India’s market regulator SEBI proposed new rules that put the burden of proof on the accused in some cases of insider trading, front running and similar violations, as use of encrypted or disappearing communication and untraceable funding arrangements impede the watchdog’s ability to make and win cases.

An unusual trading pattern — involving substantial change in risk or abnormal profits — that coincides with material non-public information on a security will amount to suspicious activity unless the alleged violator can rebut with evidence, the SEBI said in a consultation paper on Thursday.

Cases of abnormal trading

SEBI cited 97 instances of abnormal trading, such as repeated, concentrated, positions taken by an entity ahead of news events at a company, but said no cases could be established partly due to lack of communication evidence. 

The proposed regulation is a useful device to overcome judicial pronouncements that require more persuasive evidence, said Shruti Rajan, partner at Mumbai-based law firm Trilegal. But many legitimate traders will have to go through the motions of explaining their trades to SEBI, and with no proposed time limits or limitation periods for investigations, the process itself may often feel interminable, she said. 
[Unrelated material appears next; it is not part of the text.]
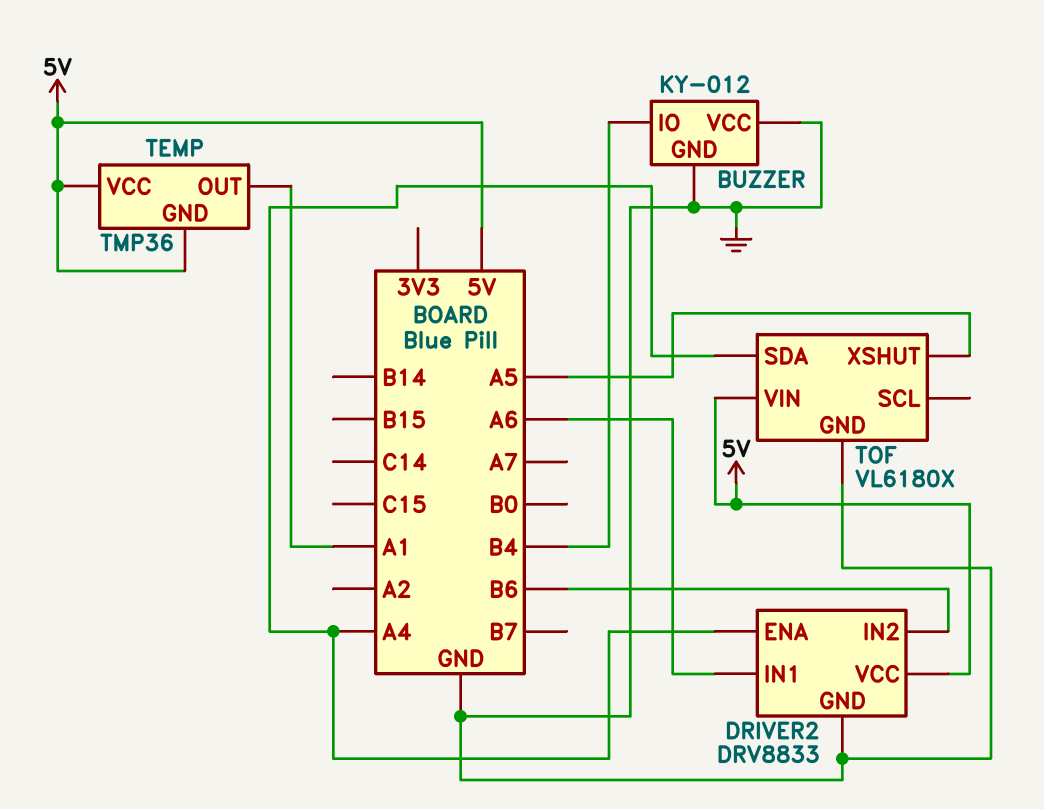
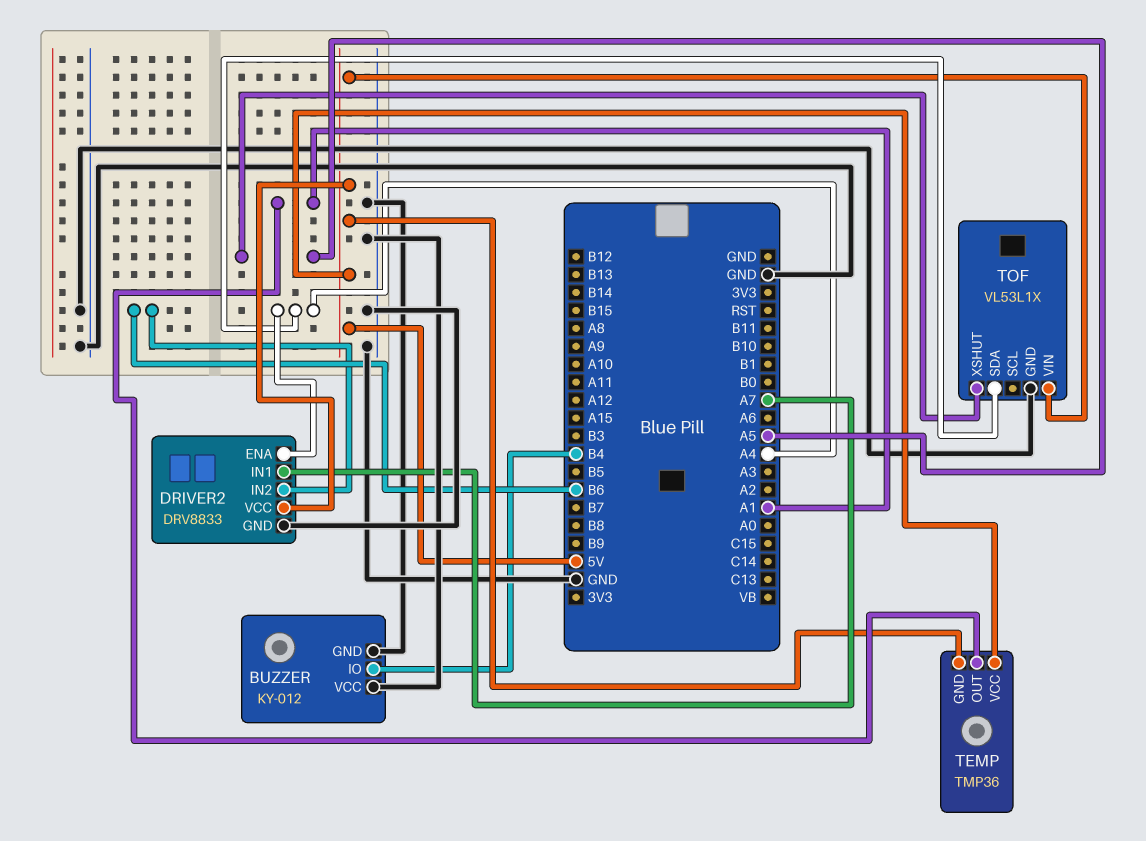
DRIVER2 pin IN1: A6 -> A7
TOF: VL6180X -> VL53L1X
Deeming provisions are not new. SEBI in its paper pointed to similar provisions in income tax law on unexplained cash credits as well as to US securities law.

Globalized money trails and tech innovations have prompted more lawmakers and regulators to make such moves, said Amit Desai, a criminal defense lawyer. 

“When burden of proof shifts, it needs more clear, objective standards to function as safeguards,” Desai said.